● **Exercise**
Keyword search on "compile": report each line of the records that contains it.

● **Extracted material**

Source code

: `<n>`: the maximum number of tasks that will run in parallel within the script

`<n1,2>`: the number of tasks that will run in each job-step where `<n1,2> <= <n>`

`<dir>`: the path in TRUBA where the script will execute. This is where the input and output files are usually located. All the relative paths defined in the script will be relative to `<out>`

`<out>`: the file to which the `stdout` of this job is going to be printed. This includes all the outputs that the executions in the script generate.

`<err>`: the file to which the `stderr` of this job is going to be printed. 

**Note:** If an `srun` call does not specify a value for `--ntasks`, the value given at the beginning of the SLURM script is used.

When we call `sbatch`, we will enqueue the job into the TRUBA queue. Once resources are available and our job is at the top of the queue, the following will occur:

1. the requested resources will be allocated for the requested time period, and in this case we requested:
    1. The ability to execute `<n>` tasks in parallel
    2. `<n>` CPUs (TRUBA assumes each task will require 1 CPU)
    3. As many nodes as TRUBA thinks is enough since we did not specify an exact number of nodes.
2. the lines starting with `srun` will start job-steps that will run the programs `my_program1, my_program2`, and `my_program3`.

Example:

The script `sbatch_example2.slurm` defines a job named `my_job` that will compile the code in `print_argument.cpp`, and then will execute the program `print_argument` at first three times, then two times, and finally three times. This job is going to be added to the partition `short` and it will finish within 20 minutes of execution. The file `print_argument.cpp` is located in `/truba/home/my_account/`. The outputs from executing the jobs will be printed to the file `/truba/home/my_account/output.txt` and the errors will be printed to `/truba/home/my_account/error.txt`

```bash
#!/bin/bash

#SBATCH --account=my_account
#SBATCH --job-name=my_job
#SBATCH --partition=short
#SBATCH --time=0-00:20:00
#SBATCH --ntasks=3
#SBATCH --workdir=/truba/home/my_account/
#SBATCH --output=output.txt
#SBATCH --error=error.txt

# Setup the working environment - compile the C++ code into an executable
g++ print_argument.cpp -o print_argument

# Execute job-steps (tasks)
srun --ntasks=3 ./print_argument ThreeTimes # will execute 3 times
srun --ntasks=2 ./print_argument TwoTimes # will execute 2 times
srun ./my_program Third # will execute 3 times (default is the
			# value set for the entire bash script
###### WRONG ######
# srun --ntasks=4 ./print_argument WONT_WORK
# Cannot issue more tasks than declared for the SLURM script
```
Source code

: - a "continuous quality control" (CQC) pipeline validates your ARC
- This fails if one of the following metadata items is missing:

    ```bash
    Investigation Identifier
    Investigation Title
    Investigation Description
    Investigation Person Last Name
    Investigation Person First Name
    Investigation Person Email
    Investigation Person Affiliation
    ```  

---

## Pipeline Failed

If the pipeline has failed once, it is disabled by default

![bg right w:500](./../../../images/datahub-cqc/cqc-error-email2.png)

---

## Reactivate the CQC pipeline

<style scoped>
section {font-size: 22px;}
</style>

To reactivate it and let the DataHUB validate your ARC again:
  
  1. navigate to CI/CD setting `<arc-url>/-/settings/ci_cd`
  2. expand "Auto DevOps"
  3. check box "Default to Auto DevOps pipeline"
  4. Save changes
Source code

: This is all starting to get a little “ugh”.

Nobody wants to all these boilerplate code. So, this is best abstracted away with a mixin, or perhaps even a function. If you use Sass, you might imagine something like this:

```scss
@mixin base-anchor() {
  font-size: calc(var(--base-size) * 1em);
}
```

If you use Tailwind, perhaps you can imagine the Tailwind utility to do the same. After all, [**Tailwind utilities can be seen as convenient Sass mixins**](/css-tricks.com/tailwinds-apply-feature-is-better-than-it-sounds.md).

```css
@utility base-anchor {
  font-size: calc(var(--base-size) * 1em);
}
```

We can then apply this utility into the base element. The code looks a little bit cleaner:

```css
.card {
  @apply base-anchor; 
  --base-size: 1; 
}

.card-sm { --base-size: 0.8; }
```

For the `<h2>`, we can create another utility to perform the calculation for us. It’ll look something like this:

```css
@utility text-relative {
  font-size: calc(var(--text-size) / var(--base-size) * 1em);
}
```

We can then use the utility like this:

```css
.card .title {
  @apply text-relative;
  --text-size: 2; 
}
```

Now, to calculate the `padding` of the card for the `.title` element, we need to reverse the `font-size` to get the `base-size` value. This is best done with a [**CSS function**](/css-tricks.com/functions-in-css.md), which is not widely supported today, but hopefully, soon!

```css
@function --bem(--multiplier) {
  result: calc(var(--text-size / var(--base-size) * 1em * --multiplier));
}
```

● **Exercise response**
The script `sbatch_example2.slurm` defines a job named `my_job` that will compile the code in `print_argument.cpp`, and then will execute the program `print_argument` at first three times, then two times, and finally three times. This job is going to be added to the partition `short` and it will finish within 20 minutes of execution. The file `print_argument.cpp` is located in `/truba/home/my_account/`. The outputs from executing the jobs will be printed to the file `/truba/home/my_account/output.txt` and the errors will be printed to `/truba/home/my_account/error.txt`
# Setup the working environment - compile the C++ code into an executable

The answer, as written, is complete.